Het genot van kwaadspreken
‘Waarom vertellen we dit allemaal zo uitvoerig?’ zo vraagt de verteller zich – opnieuw in de eerste persoon meervoud – halverwege de novelle af. Het antwoord dat er onmiddellijk op volgt luidt: ‘Dat het als voorbeeld kan dienen, misschien, een voorbeeld van hoe het leven verloopt.’ (p. 38) Dat is een even meesterlijke als kenmerkende tussenwerping in het verhaal, want het is precies wat deze novelle van nauwelijks tachtig bladzijden ons voorschotelt: op de schaal van een onooglijk Frans dorpje wordt ons een reeks ogenschijnlijk onbelangrijke incidenten gepresenteerd in de vriendschap tussen een Amerikaans en een Nederlands echtpaar. Maar daarbovenuit is De Amerikaantjes een traktaat in de vorm van een vertelling over de kleingeestigheid van de mens, over het schijngeluk van vriendschap, over het heerlijke genot dat schuilgaat in het kwaadspreken over andere mensen.
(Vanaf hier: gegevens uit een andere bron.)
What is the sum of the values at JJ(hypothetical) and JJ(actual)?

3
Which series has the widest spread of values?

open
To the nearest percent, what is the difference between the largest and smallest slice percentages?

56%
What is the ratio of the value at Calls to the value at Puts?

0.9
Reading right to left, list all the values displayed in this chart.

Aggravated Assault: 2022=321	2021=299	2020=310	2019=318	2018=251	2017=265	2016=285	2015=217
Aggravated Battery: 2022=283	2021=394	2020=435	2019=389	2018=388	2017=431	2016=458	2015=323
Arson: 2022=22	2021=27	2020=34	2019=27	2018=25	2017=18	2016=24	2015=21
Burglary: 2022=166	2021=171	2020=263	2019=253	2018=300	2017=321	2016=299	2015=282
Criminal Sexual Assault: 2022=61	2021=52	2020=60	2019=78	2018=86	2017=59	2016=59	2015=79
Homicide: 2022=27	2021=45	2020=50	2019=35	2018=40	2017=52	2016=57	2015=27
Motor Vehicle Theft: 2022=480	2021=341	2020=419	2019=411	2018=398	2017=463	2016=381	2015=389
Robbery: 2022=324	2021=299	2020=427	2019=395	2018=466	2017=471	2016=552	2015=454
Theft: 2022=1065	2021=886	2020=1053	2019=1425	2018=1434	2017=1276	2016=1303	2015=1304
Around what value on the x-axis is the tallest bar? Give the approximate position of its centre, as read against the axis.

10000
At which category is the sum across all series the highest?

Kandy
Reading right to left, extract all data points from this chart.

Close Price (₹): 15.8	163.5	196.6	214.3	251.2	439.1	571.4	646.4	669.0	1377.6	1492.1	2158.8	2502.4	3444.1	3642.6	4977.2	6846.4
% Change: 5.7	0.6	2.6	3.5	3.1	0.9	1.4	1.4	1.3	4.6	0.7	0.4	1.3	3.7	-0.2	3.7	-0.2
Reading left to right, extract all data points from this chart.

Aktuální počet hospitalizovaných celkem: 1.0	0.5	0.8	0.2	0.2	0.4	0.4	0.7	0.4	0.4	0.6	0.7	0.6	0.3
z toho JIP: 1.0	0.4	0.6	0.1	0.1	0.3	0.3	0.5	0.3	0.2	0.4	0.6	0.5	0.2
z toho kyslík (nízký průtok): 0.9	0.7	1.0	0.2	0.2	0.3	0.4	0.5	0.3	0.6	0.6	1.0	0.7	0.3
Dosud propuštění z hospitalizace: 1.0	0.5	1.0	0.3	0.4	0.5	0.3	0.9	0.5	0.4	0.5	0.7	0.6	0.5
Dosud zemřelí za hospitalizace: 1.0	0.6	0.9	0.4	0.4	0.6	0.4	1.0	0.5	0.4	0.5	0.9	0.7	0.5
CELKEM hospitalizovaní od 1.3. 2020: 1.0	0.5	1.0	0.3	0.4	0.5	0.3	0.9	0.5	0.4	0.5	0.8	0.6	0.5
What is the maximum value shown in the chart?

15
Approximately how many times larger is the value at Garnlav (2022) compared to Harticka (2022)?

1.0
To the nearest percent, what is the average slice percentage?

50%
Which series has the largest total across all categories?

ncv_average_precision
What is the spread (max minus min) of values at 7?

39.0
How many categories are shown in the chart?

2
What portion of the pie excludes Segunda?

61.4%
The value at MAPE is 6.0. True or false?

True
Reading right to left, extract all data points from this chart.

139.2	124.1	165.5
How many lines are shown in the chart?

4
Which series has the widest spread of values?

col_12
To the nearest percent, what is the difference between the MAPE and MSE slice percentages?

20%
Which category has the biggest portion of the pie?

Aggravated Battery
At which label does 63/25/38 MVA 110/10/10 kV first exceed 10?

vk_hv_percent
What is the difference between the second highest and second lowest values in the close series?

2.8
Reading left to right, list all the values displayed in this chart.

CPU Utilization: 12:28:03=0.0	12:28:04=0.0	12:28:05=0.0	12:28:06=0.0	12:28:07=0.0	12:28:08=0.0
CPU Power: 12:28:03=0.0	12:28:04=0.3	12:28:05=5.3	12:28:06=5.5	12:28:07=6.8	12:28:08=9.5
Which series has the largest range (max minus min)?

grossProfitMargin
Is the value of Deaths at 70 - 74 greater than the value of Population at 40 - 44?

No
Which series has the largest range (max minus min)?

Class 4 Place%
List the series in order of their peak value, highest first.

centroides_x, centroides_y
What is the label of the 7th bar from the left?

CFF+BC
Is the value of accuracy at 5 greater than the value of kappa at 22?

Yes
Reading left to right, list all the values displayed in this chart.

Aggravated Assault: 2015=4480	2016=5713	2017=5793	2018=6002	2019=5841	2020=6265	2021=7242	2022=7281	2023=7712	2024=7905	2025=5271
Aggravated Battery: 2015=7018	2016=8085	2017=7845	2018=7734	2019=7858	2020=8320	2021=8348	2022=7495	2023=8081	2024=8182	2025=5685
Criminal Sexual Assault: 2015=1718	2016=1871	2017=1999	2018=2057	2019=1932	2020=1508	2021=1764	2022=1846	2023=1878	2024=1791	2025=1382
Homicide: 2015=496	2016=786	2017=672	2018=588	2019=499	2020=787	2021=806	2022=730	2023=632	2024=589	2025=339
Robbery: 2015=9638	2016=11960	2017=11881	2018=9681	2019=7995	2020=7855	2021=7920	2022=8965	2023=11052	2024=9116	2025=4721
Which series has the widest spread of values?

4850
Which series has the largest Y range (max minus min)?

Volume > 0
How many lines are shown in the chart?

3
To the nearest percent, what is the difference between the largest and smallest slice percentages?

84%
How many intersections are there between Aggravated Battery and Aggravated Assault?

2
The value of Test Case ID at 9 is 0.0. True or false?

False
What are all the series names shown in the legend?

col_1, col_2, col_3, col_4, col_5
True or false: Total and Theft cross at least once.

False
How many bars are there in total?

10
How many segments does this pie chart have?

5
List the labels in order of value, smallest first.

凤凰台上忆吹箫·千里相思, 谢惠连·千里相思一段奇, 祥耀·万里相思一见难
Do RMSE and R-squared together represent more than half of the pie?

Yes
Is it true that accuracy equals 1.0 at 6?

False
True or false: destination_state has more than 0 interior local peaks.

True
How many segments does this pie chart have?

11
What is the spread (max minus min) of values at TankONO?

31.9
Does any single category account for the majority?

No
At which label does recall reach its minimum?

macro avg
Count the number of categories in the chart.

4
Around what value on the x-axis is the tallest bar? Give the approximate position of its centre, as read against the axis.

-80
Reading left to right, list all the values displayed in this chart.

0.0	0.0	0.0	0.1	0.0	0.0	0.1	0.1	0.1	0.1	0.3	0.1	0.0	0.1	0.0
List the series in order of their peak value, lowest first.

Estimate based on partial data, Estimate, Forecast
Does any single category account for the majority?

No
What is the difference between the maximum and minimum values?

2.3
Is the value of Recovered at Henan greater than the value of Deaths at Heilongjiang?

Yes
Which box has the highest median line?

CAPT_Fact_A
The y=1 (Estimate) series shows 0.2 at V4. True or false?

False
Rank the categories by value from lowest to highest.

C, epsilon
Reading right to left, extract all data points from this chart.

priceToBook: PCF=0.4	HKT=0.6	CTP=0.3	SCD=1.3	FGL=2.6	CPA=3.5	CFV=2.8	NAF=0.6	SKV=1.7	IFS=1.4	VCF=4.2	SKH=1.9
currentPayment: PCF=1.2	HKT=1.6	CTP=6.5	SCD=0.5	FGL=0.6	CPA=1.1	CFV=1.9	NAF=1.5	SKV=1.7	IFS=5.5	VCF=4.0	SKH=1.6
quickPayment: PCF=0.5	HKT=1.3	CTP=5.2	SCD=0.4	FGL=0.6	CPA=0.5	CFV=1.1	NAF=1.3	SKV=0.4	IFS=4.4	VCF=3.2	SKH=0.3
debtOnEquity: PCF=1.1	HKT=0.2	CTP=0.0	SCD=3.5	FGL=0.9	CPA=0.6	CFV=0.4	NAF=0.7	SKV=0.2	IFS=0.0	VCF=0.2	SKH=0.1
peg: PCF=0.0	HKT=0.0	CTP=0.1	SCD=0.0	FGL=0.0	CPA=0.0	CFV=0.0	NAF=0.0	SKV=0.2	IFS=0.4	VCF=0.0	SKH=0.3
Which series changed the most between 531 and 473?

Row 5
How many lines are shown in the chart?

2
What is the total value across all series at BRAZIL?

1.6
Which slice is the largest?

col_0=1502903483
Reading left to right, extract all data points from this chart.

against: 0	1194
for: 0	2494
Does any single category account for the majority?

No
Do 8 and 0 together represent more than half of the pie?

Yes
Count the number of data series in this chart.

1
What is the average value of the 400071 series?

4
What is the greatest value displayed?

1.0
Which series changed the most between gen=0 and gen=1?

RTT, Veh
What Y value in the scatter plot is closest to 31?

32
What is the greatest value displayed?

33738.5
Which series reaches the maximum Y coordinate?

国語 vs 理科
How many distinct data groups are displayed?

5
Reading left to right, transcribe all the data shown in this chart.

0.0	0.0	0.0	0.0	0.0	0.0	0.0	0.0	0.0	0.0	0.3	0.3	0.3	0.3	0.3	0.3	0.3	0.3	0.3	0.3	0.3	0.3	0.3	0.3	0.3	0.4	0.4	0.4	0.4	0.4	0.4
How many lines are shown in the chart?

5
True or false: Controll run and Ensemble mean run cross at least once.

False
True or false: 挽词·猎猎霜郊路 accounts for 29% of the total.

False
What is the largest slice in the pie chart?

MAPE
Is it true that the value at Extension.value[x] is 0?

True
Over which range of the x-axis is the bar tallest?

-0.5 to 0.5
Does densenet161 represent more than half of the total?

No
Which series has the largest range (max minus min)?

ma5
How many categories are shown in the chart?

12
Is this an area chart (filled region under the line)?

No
Misschien, zo suggereert deze herlezing van De Amerikaantjes, is alle literaire fictie wel een hogere vorm van roddel, waarbij de schrijver de lezer in vertrouwen neemt om hem deelgenoot te maken van het karakter en de levensloop van mensen die op het eerste gezicht verzonnen lijken, maar die je – als je met het tweede gezicht begiftigd bent – elke dag kunt zien rondlopen.
De zender Cultura 24 (www.cultura24.nl) zendt op 6 september om 8 uur ’s avonds de documentaire Henk Romijn Meijer: een schrijversportret uit (herhalingen in de week daarna). Programmamaakster Jacinta Holtslag zocht enkele weken voor zijn overlijden in 2008 de schrijver op in zijn huis in Frankrijk en hield, naar later bleek, het laatste interview met Henk Romijn Meijer.